The “Mona Lisa” suffered. Her smile has slipped, the green-brown dress of the Renaissance has become a kind of parero. The mysterious beauty resembles a stick figure, her body is made up of black brushstrokes and areas of color on a chalky background.

The picture by Vanni Spazzoli is offered for 7500 euros – an absolutely reasonable price for a canvas two meters high. The reason why one stands a bit perplexed in front of the exhibit by the painter, who was born in 1949, has to do with the setting at the art fair in Karlsruhe. The way through the exhibition halls to the booth of the gallery L’Ariete from Bologna is long and paved with so much art that one finally feels like the figure of Spazzoli: the criteria have slipped and amply dissolved.

A nail picture by Günther Uecker should cost 1.5 million euros

The Art Karlsruhe has a lot to celebrate. With the current edition, it is 20 years old and after a number of trade fairs in the past, alongside Art Cologne, it is one of the few major platforms for the art trade in Germany. Over 200 galleries, some international, are spread over four halls. And the fact that a gallery owner like Alexander Baumgarte from Bielefeld is showing a nail picture by Günther Uecker for almost 1.5 million euros at his stand proves the potential of the trade fair in the affluent south of the country.

However, size is not everything. Sure, it draws attention and documents the success of Ewald Karl Schrade, who founded Art Karlsruhe and made it big despite all misgivings. Now the gallery owner says goodbye to Baden. He was honored at the opening of the fair, a section of his own collection with works from Walter Stöhrer to Marion Eichmann fills a special exhibition in Hall 2 – right next to the solo presentation by Cornelia Slime, who was awarded the Hans Platschek Prize.

Prizewinner Cornelia Schlemme sets the painterly standards

Her wonderful portraits, which hang here and can also be purchased at the Galerie Ludorff stand at prices between 30,000 and 50,000 euros, are a benchmark for paintings that are based on concrete motifs and yet bid farewell to pure depiction. If you take slime as a model, you will encounter numerous artists from a younger, still inexpensive generation with similar qualities in Karlsruhe. But also a lot that doesn’t even touch this level. You can’t hide it: in the end you are fed up with such impressions, even annoyed. And longingly awaits stands such as those by Malte Uekermann (Berlin) with reduced, abstract motifs by Lothar Quinte.
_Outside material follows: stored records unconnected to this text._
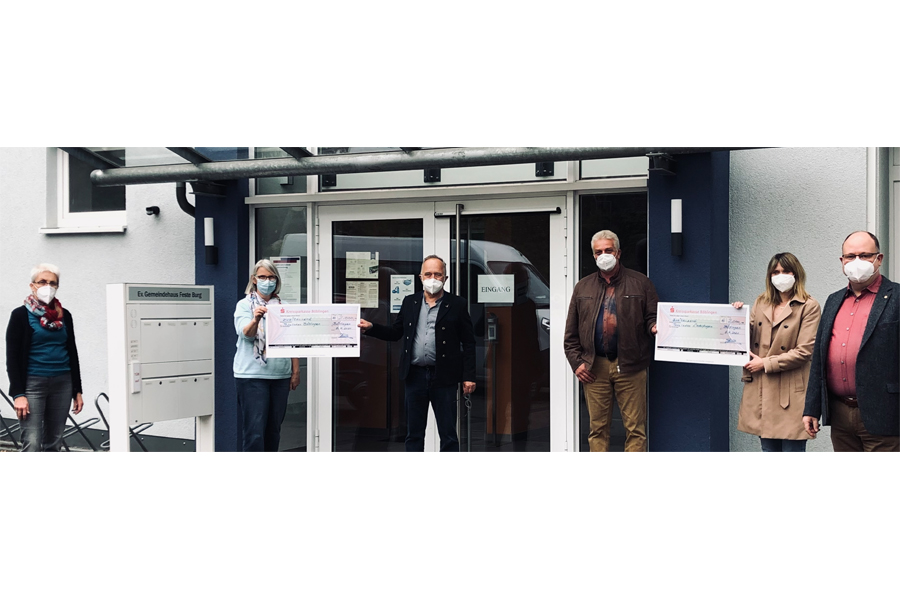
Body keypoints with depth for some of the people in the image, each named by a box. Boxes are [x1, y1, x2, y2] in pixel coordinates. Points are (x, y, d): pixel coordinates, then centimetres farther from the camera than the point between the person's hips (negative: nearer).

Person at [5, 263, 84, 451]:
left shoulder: (65, 315, 9)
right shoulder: (21, 315, -4)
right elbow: (12, 358, -7)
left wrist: (77, 390, 10)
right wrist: (18, 394, -15)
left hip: (62, 384, 5)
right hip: (33, 384, -5)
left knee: (54, 443, 8)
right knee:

The situation is similar with the galleries Mianki or Heike Strehlow from Frankfurt. The first paintings by Hendrik Zimmer, in which geometric bodies demonstrate their autonomy in fragile colors, were sold at the opening; a large canvas for around 15,000 euros attracted interested parties. The pictures of Anna Bittersohl in a booth at the fair (from 1100 euros), the aesthetically filtered search for clues by the Leipzig artist in abandoned architecture need more explanation – the gallery Eigenheim (Weimar/Berlin) is happy to provide them.

Bittersohl’s painting embodies the opportunity for discovery at Art Karlsruhe. They will be flanked by stars such as Gotthard Graubner (85,000 euros), Katharina Grosse (65,000 euros) and Hans Hartung (195,000 euros) at the Ludorff stand. In Hall 3 there are other dealers for the modern age: Maulberger, Koch from Hanover and Thole Rotermund (August Macke, Franz Marc, Lyonel Feininger). They effortlessly raise the fair to a level that makes it a magnet for collectors even after it has been handed over to the new director duo Olga Blass and Kristian Jarmuschek. But the two cannot avoid a relaunch. Reduction and concentration are imminent. Even if that should mean for 2024: “Honey, I shrunk the fair.”